Stored dataset items:
────────────────

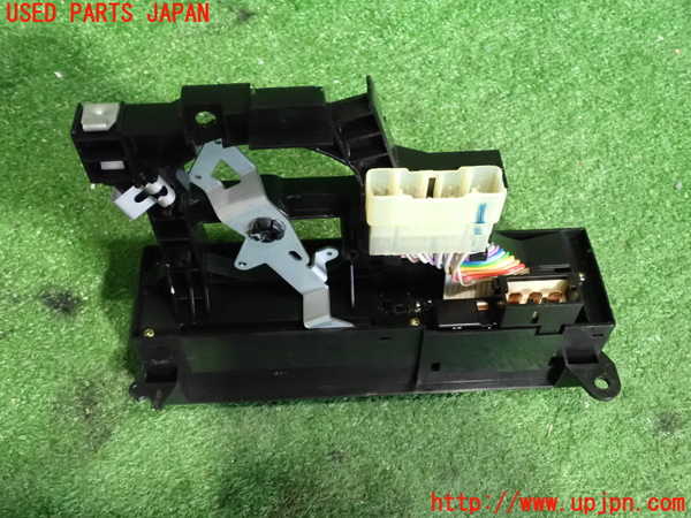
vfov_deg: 39.7
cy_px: 259
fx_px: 719
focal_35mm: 36
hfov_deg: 51.4
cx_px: 346
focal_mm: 6.37
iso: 1600
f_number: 2.5
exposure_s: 1/50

────────────────

(BRIEF): What the answer must hold: all the data above, given again exactly, without pictures.

(TASK RESULT):
vfov_deg: 39.7
cy_px: 259
fx_px: 719
focal_35mm: 36
hfov_deg: 51.4
cx_px: 346
focal_mm: 6.37
iso: 1600
f_number: 2.5
exposure_s: 1/50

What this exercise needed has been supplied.